Segment Start: The input

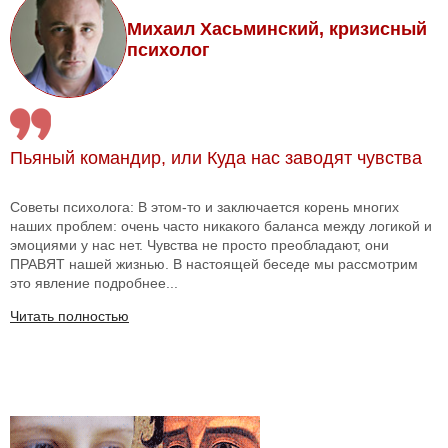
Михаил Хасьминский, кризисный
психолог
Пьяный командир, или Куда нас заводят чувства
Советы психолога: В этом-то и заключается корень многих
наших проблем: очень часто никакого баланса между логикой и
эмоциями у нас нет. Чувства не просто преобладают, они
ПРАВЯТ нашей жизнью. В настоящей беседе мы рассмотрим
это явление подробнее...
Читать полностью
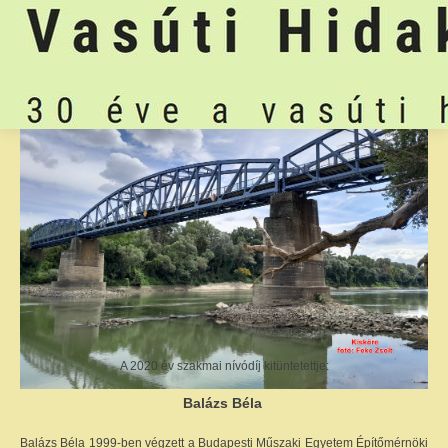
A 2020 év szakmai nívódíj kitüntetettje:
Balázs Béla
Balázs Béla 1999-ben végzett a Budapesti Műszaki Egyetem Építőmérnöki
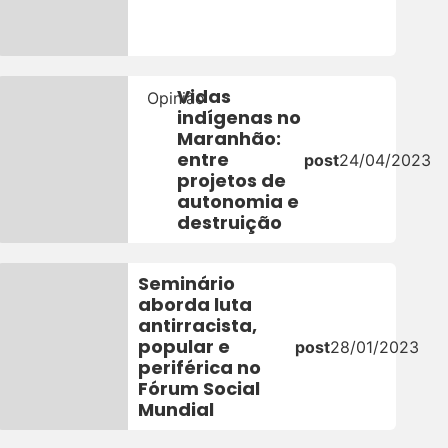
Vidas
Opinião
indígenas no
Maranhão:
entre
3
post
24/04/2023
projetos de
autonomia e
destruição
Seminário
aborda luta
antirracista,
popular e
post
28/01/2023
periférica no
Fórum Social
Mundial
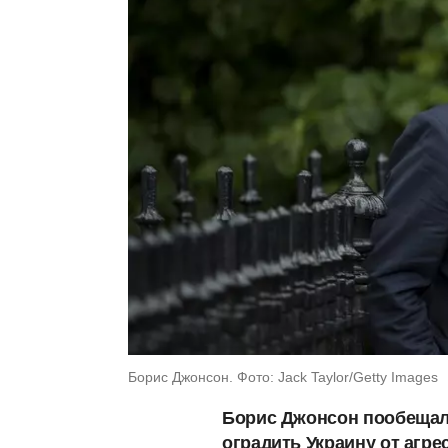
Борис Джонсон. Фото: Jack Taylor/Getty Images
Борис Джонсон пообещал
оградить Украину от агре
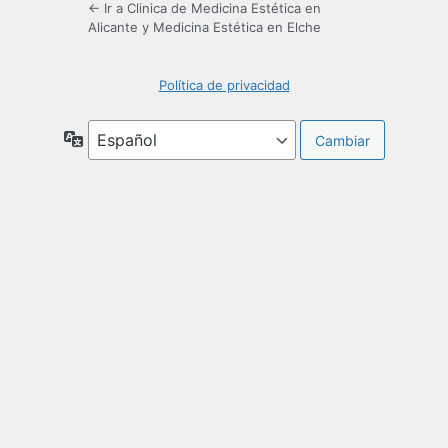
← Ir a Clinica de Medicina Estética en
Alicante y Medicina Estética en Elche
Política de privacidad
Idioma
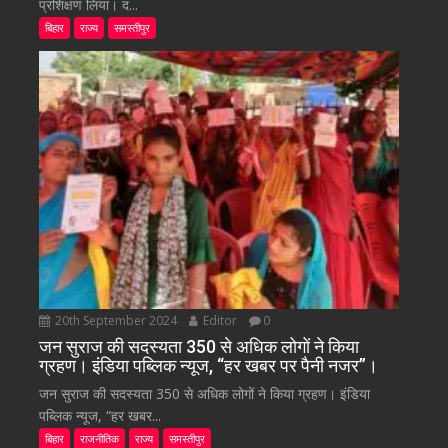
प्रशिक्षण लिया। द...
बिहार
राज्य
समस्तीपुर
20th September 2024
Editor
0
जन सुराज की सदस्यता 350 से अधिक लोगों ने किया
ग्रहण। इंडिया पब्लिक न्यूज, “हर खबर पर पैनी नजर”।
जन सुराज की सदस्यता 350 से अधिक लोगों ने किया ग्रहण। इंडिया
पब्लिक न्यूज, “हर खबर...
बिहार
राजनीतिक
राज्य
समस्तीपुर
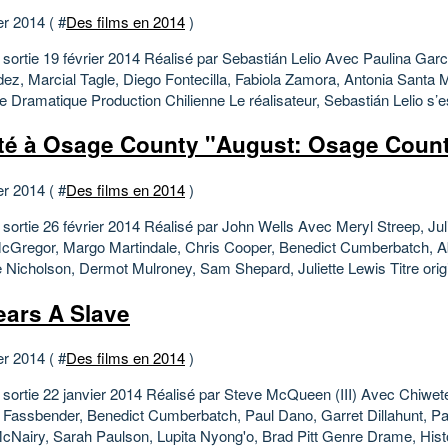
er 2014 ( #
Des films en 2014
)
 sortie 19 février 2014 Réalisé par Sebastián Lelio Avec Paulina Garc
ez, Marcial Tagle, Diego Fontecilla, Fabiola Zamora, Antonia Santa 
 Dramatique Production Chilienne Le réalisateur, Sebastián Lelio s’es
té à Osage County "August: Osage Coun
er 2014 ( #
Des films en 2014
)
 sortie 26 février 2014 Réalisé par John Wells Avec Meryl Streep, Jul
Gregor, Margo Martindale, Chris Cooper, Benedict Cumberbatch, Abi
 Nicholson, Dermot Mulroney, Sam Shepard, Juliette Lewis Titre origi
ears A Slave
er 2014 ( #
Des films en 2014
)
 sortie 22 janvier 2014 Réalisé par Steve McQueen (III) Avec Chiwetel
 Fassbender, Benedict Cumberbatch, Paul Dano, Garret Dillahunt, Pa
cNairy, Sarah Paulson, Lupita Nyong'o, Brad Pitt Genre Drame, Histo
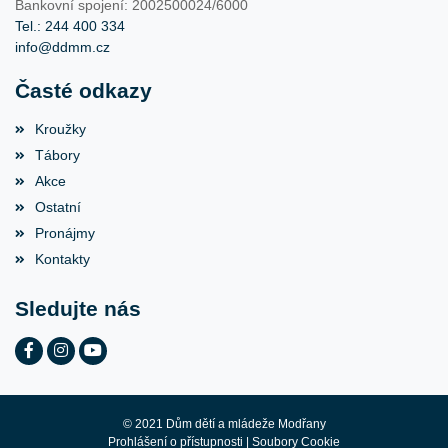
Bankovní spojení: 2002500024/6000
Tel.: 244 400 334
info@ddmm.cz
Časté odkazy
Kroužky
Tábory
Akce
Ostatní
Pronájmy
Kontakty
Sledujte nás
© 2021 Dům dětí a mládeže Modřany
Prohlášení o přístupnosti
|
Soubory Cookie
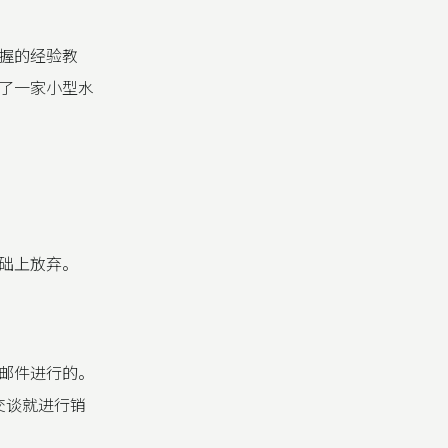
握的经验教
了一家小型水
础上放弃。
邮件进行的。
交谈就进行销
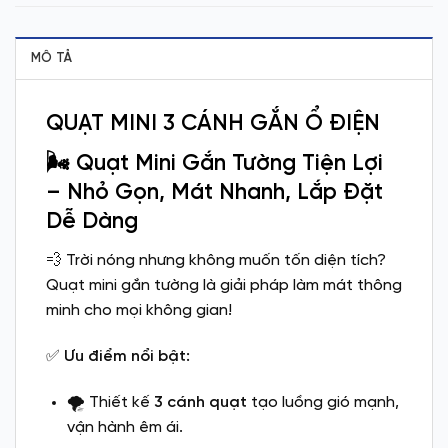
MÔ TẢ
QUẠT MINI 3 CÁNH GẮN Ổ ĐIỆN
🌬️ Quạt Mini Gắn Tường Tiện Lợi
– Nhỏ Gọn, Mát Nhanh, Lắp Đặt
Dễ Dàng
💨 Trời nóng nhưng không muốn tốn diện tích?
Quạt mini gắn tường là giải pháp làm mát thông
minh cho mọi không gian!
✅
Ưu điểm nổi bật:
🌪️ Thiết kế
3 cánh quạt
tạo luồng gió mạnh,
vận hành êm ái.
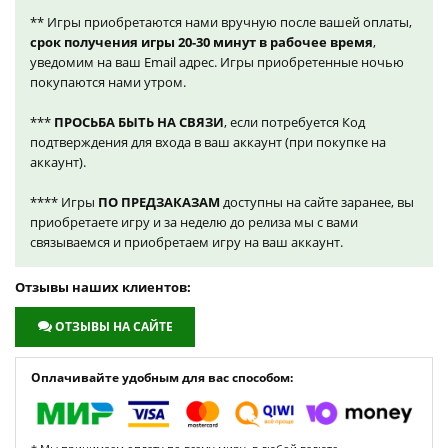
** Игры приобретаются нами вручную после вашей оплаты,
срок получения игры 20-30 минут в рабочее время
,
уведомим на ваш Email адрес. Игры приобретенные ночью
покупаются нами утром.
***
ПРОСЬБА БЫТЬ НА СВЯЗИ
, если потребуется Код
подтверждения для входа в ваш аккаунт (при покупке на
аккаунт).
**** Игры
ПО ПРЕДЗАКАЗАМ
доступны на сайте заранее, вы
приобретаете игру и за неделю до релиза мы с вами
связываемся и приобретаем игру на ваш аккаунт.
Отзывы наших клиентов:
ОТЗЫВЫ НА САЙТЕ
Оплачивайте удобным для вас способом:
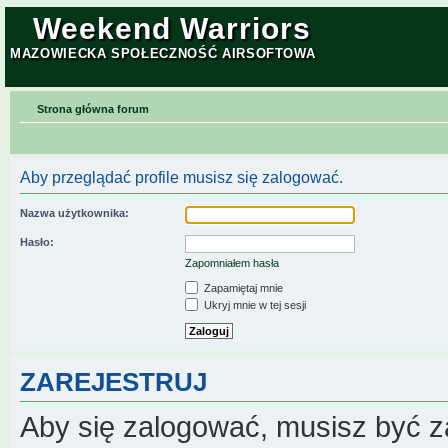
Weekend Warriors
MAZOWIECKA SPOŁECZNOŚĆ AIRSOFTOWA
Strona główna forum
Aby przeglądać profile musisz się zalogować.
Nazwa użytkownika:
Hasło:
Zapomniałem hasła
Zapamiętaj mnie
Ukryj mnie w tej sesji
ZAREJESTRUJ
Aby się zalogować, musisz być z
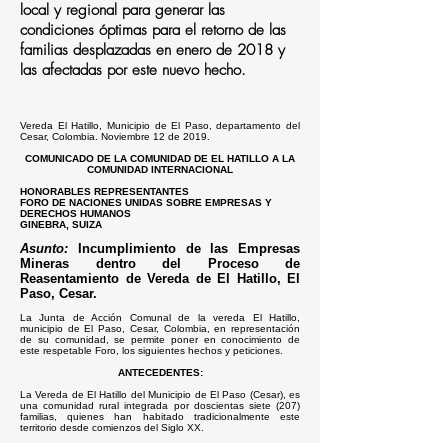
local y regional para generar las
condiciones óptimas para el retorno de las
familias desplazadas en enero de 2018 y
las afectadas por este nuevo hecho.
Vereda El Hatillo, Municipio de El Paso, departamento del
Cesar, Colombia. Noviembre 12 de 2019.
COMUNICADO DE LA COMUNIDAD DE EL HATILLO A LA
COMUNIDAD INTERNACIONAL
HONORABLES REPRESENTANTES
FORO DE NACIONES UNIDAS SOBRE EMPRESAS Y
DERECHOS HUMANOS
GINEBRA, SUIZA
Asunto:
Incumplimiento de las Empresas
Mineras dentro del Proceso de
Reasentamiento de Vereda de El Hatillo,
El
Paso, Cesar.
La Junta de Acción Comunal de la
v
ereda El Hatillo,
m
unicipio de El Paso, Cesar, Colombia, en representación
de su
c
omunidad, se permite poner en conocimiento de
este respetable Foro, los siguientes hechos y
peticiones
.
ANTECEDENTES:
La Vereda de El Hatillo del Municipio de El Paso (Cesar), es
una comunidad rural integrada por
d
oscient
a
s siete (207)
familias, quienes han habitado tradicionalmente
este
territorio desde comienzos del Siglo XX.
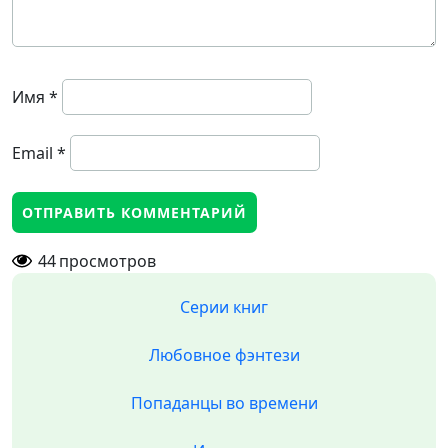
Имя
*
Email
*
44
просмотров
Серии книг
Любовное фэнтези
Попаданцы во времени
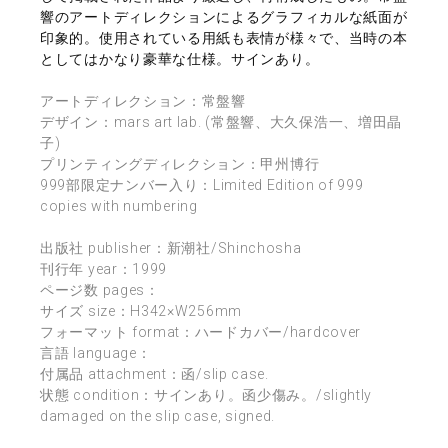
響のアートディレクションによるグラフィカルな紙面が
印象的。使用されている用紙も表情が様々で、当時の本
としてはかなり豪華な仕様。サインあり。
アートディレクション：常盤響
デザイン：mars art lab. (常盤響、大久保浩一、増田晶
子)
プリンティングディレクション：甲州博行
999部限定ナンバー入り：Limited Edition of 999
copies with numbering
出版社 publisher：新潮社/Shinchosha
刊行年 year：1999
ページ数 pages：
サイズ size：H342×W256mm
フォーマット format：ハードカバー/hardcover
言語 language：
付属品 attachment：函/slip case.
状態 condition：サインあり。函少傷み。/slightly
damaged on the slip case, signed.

Segment End: The input

> _What is needed_:
Take every line from the listing above that includes the word "Vereda" and copy it.

> _Answer to the problem_:
Vereda El Hatillo, Municipio de El Paso, departamento del
Reasentamiento de Vereda de El Hatillo,
La Vereda de El Hatillo del Municipio de El Paso (Cesar), es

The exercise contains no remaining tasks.